After graduating from high school, Stephanie enrolled in the Carnegie Institute of Technology (now Carnegie Mellon University) in 1942 majoring in chemistry. She had considered various career paths before embarking on her education, including fashion design, teaching or pursuing a medical degree. At Carnegie, she was mentored by one of her chemistry professors, Dr. Clara Miller.
In 1946 Stephanie graduated from the Margaret Morrison Carnegie College with a bachelor’s degree in chemistry. She thought she might take a job, save her money and later continue her education in medicine. At that time women were being offered jobs in the chemistry field, especially right after World War II when men were still serving or coming home from the war. Some women with advanced degrees, however, would remain in those jobs only a short time before taking jobs in academia.
Stephanie, interested in research, decided to take a different path, deciding that DuPont would offer her the best chance at pursuing her passion. She joined a team of chemists called the Pioneering Research Laboratory who had just a few years before discovered nylon, the first synthetic fiber.
Although Stephanie still thought she might attend medical school, she found the research work so interesting that she decided to forego that ambition and remain with DuPont. The opportunity to discover new things was extremely satisfying to her. She later remarked that her male supervisors were very much interested in their own work and mostly left her alone to conduct experiments and make her own discoveries – a perfect combination for someone who was already has a keen sense of both curiosity and creativity.
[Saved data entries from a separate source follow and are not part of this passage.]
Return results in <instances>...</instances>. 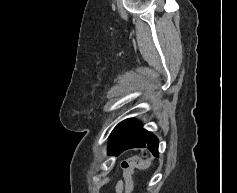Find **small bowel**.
<instances>
[{
    "instance_id": "obj_1",
    "label": "small bowel",
    "mask_w": 237,
    "mask_h": 193,
    "mask_svg": "<svg viewBox=\"0 0 237 193\" xmlns=\"http://www.w3.org/2000/svg\"><path fill=\"white\" fill-rule=\"evenodd\" d=\"M123 188H124L123 184H120V185L117 187V191H118L119 193H122Z\"/></svg>"
}]
</instances>
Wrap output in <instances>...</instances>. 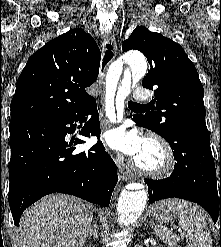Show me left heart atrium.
<instances>
[{
  "mask_svg": "<svg viewBox=\"0 0 221 247\" xmlns=\"http://www.w3.org/2000/svg\"><path fill=\"white\" fill-rule=\"evenodd\" d=\"M103 139L112 149L134 158L138 156L146 142L136 130H127L123 126L106 131Z\"/></svg>",
  "mask_w": 221,
  "mask_h": 247,
  "instance_id": "39dd6f15",
  "label": "left heart atrium"
}]
</instances>
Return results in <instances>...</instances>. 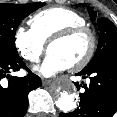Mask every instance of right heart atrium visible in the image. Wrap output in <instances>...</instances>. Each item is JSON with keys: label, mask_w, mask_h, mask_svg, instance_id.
<instances>
[{"label": "right heart atrium", "mask_w": 117, "mask_h": 117, "mask_svg": "<svg viewBox=\"0 0 117 117\" xmlns=\"http://www.w3.org/2000/svg\"><path fill=\"white\" fill-rule=\"evenodd\" d=\"M14 45L20 56L30 63H36L45 51V43L32 29L20 26L14 33Z\"/></svg>", "instance_id": "right-heart-atrium-1"}]
</instances>
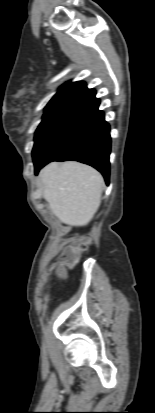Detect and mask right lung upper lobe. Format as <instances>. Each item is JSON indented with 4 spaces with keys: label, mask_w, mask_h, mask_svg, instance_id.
Masks as SVG:
<instances>
[{
    "label": "right lung upper lobe",
    "mask_w": 155,
    "mask_h": 413,
    "mask_svg": "<svg viewBox=\"0 0 155 413\" xmlns=\"http://www.w3.org/2000/svg\"><path fill=\"white\" fill-rule=\"evenodd\" d=\"M96 91L88 89L83 81L67 82L63 84L44 109V115L58 109L71 106H80L94 97Z\"/></svg>",
    "instance_id": "right-lung-upper-lobe-1"
}]
</instances>
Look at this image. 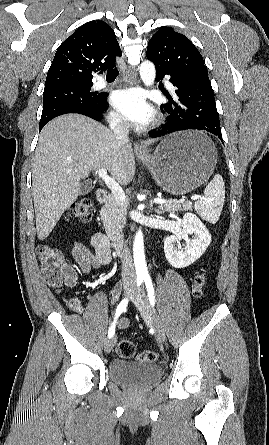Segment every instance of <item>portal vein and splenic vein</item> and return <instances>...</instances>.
<instances>
[{
  "mask_svg": "<svg viewBox=\"0 0 269 445\" xmlns=\"http://www.w3.org/2000/svg\"><path fill=\"white\" fill-rule=\"evenodd\" d=\"M97 173H98L99 178H101L105 182V184L108 186V188L111 190V192L115 196V198L118 199L121 203L126 204L127 198H126L124 191L122 190L121 186L115 181V179L108 176L107 169L100 168L97 171ZM191 199L197 200V199H202V197L192 196ZM184 201H185V197H182L181 199L174 200V201H167L162 198L154 199V202L157 204H164L166 202L183 203Z\"/></svg>",
  "mask_w": 269,
  "mask_h": 445,
  "instance_id": "1",
  "label": "portal vein and splenic vein"
}]
</instances>
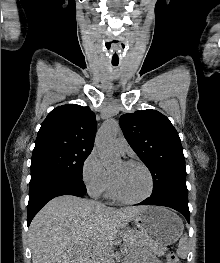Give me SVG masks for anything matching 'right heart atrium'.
Returning <instances> with one entry per match:
<instances>
[{
    "instance_id": "right-heart-atrium-1",
    "label": "right heart atrium",
    "mask_w": 220,
    "mask_h": 263,
    "mask_svg": "<svg viewBox=\"0 0 220 263\" xmlns=\"http://www.w3.org/2000/svg\"><path fill=\"white\" fill-rule=\"evenodd\" d=\"M81 178L91 195H99L110 186V174L103 166L97 152L91 151L85 158L81 168Z\"/></svg>"
}]
</instances>
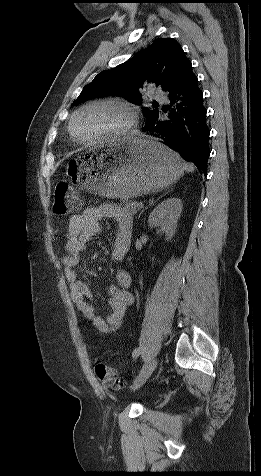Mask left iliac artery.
Segmentation results:
<instances>
[{
	"instance_id": "left-iliac-artery-1",
	"label": "left iliac artery",
	"mask_w": 261,
	"mask_h": 476,
	"mask_svg": "<svg viewBox=\"0 0 261 476\" xmlns=\"http://www.w3.org/2000/svg\"><path fill=\"white\" fill-rule=\"evenodd\" d=\"M141 351V348H136L132 353L133 358H137L141 354Z\"/></svg>"
}]
</instances>
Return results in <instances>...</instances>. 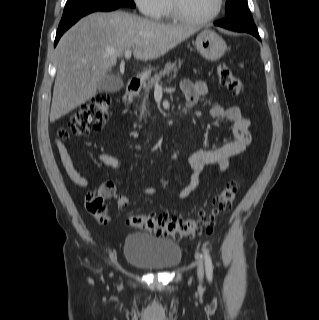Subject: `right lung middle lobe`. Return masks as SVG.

In 1965, due to the possibility of gasoline shortages, a need arose to replace the steel wires in automobile tires with a new synthetic fiber. Her assignment was to find a super-stiff, lightweight fiber and she began to experiment on a group of long-chain molecules called aromatic polyimides. She discovered that, under the right conditions, these polyimides would form liquid crystals – the solution was usually thick but this one was more fluid. One of her colleagues believed the fluidity was due to contamination and refused to spin it for her because it might clog his equipment.
After she eventually convinced him to spin it, both were pleasantly surprised to find it resulted in the stiffest and strongest fiber anyone had ever seen. Stephanie immediately realized she had just made a very important discovery – an “aha moment.” First called “Fibre B” it later became known as Kevlar when DuPont patented it in 1971.
DuPont found numerous ways to use the new synthetic fiber – fiber optics, reinforcing roads, tires, bicycles and hiking boots to space equipment and more. The idea to use the fiber, in multiple layers, for army helmets and bullet-proof vests came later, and as they say “the rest is history.” In 1987 the DuPont Kevlar Survivors Club was founded by law enforcement officers who owed their lives to the bullet-proof vest.
Between 1961 and 1986 Stephanie Kwolek was awarded seventeen patents, although after signing over royalties to DuPont she never earned any money from her invention. Another interesting fact about this amazing woman was that she never pursued any higher degree than the original bachelor’s degree she received in chemistry in 1946.
Stephanie never married and retired in 1986. After retirement she tutored high school students in chemistry, especially encouraging young women to pursue careers in the field. In 1995 she was inducted into the National Inventors Hall of Fame, one of only four women to ever receive that honor. She was inducted into the National Women’s Hall of Fame in 2003 and the Plastics Hall of Fame in 2004.
Stephanie Louise Kwolek died recently in Delaware on June 18, 2014 at the age of ninety.